# Recorded information
■ ■ ■

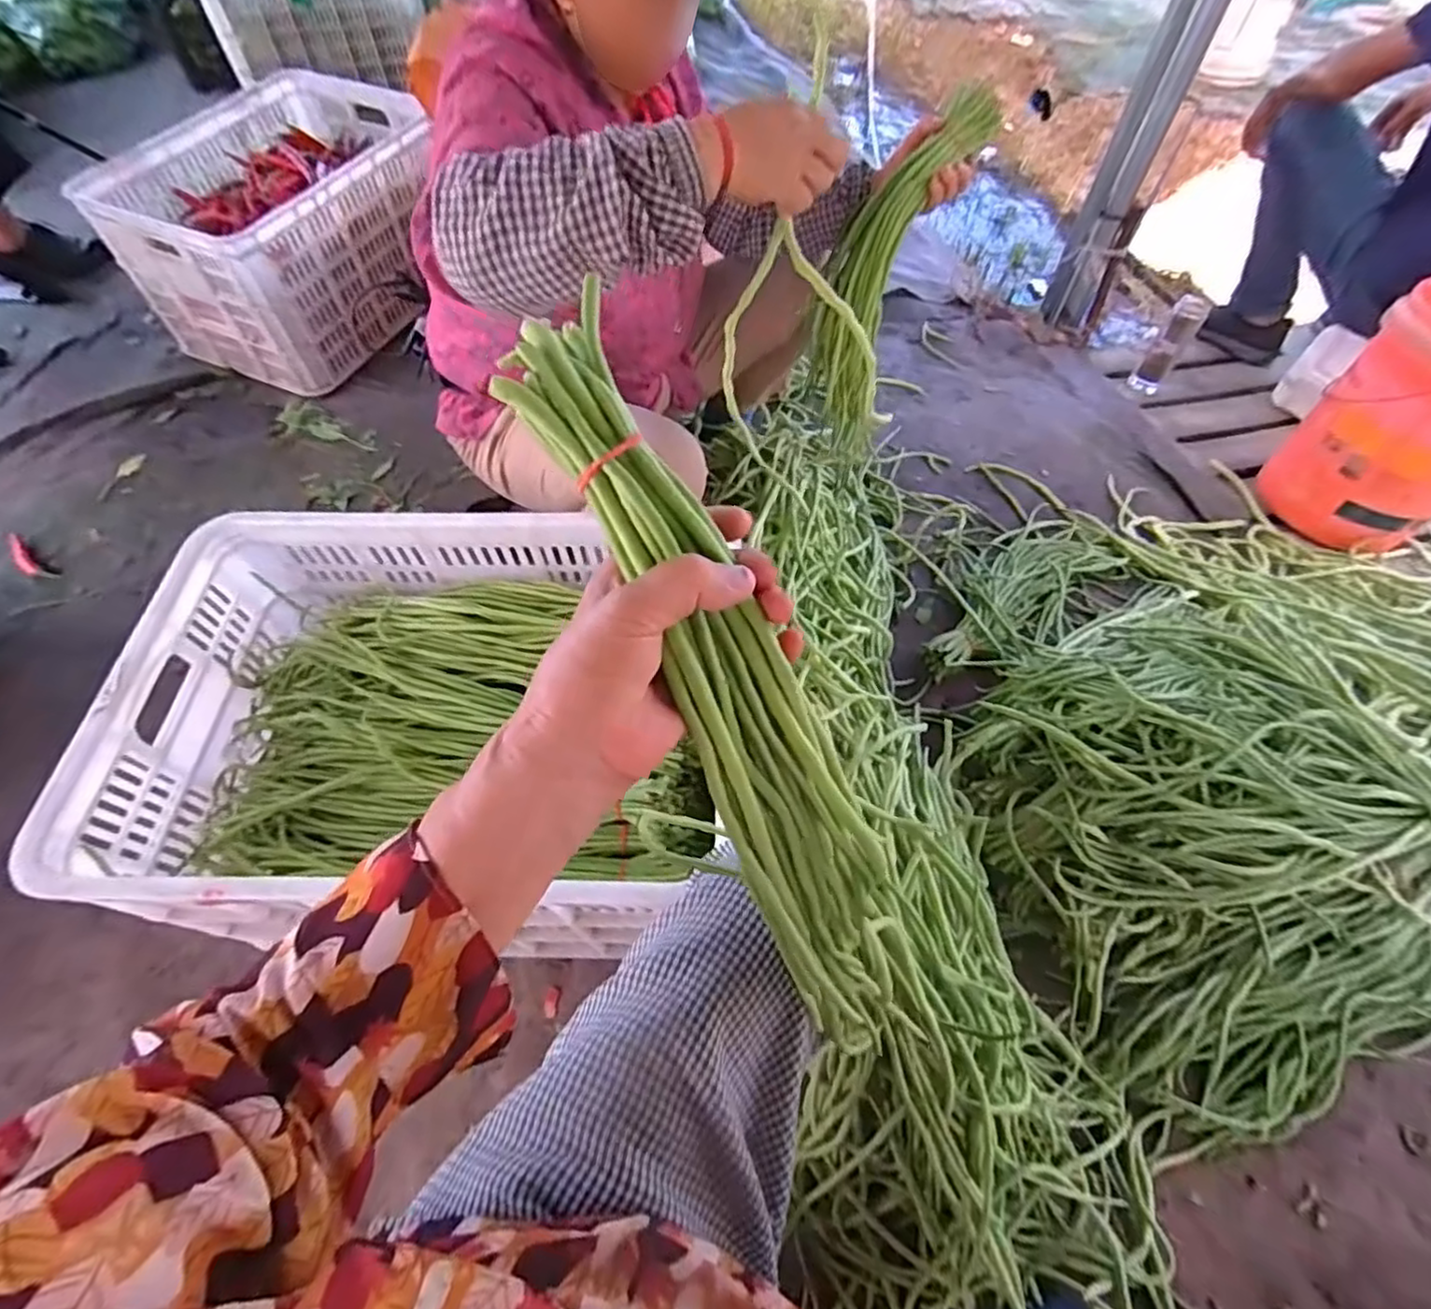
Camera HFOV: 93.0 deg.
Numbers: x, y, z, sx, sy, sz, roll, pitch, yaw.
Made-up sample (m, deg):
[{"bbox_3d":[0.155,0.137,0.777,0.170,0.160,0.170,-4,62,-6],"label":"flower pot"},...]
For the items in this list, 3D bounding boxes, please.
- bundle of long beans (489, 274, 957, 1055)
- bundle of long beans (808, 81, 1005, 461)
[{"bbox_3d":[0.037,0.078,0.349,0.086,0.478,0.071,-40,29,-23],"label":"bundle of long beans"},{"bbox_3d":[0.226,-0.496,0.920,0.118,0.393,0.165,40,64,23],"label":"bundle of long beans"}]

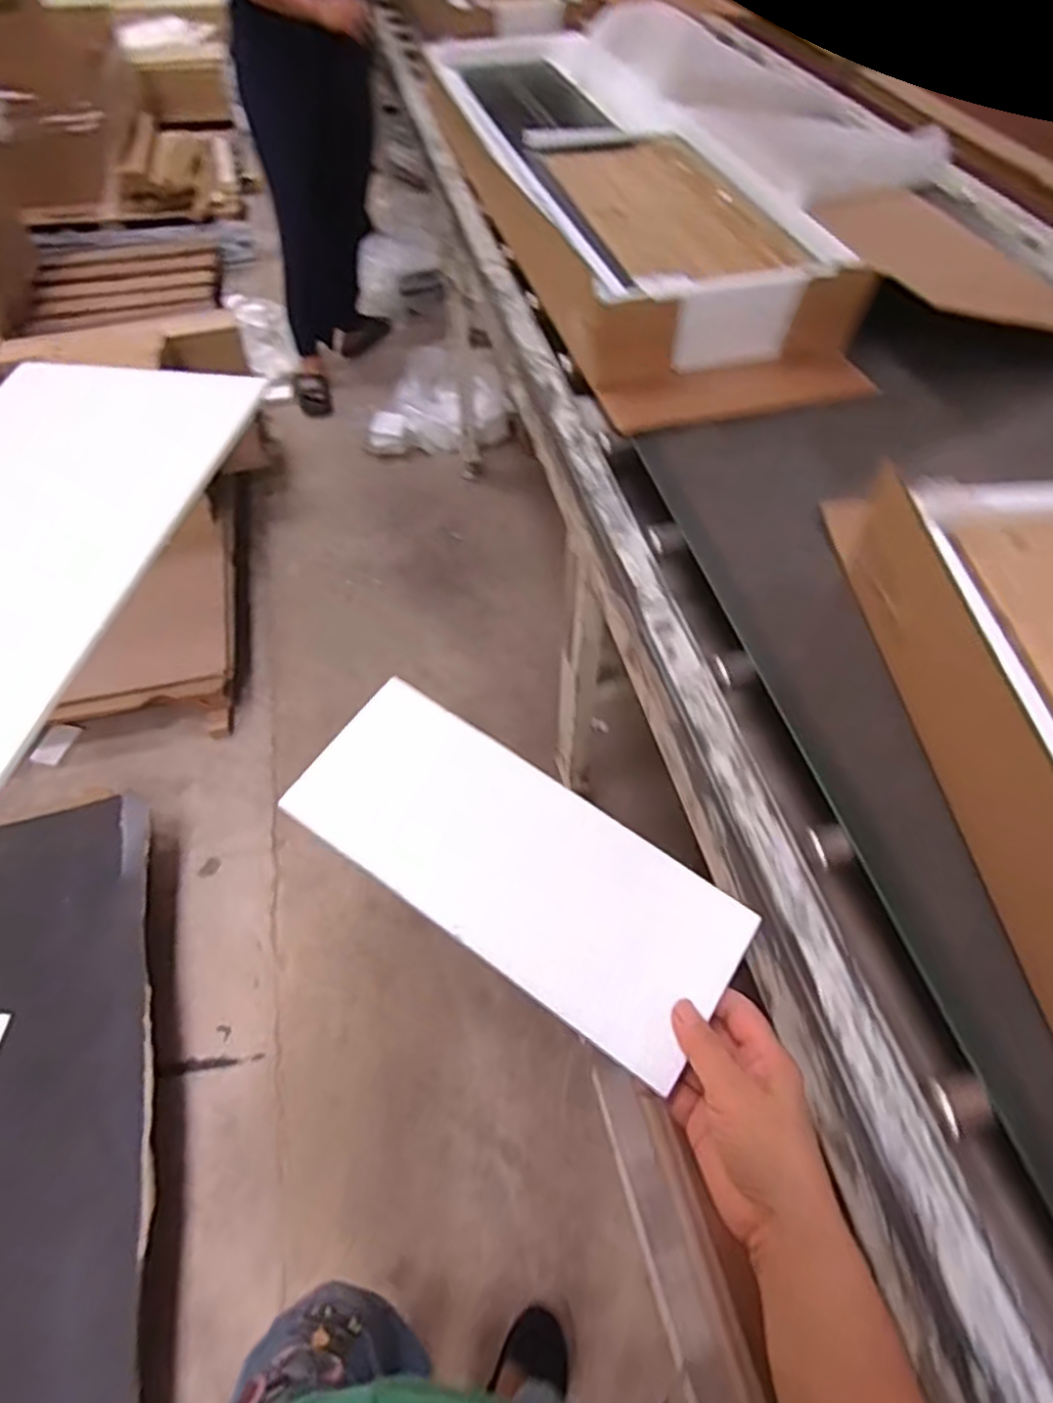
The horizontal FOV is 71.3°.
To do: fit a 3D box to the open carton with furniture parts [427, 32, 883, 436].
[{"bbox_3d":[0.141,-0.898,1.272,0.383,0.136,1.232,-13,54,-8],"label":"open carton with furniture parts"}]

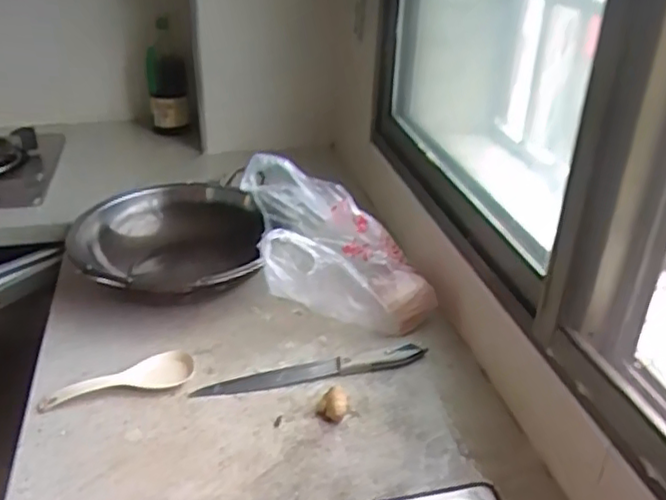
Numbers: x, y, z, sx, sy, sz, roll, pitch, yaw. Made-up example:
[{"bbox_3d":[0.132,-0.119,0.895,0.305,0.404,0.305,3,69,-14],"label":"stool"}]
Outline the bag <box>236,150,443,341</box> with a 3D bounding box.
[{"bbox_3d":[0.006,-0.010,0.985,0.245,0.176,0.223,-5,31,-9],"label":"bag"}]

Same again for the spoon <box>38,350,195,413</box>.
[{"bbox_3d":[-0.275,0.165,0.844,0.186,0.020,0.059,-8,32,-15],"label":"spoon"}]

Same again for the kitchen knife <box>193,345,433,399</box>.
[{"bbox_3d":[-0.024,0.159,0.869,0.307,0.012,0.031,-8,32,-14],"label":"kitchen knife"}]

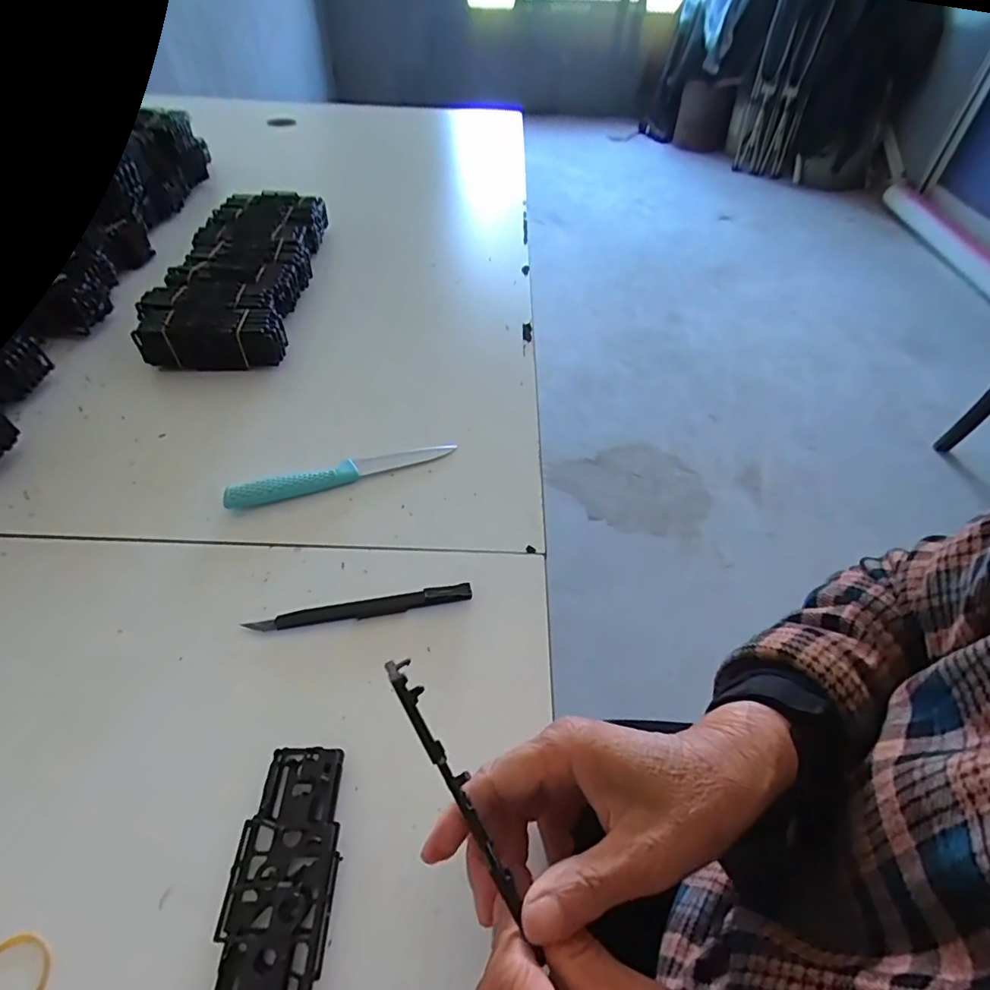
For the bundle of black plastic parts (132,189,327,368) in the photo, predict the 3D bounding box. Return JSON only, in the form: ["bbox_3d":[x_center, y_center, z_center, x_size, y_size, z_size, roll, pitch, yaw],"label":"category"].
[{"bbox_3d":[-0.288,-0.265,0.629,0.145,0.046,0.346,-2,49,-3],"label":"bundle of black plastic parts"}]

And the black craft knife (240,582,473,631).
[{"bbox_3d":[-0.087,0.073,0.358,0.141,0.011,0.015,-8,49,-9],"label":"black craft knife"}]

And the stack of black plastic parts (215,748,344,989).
[{"bbox_3d":[-0.100,0.187,0.255,0.047,0.011,0.126,2,48,0],"label":"stack of black plastic parts"}]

■ ■ ■

Print, exactly as they appear above, the lines running from the one with "And the stack" through the final line.

And the stack of black plastic parts (215,748,344,989).
[{"bbox_3d":[-0.100,0.187,0.255,0.047,0.011,0.126,2,48,0],"label":"stack of black plastic parts"}]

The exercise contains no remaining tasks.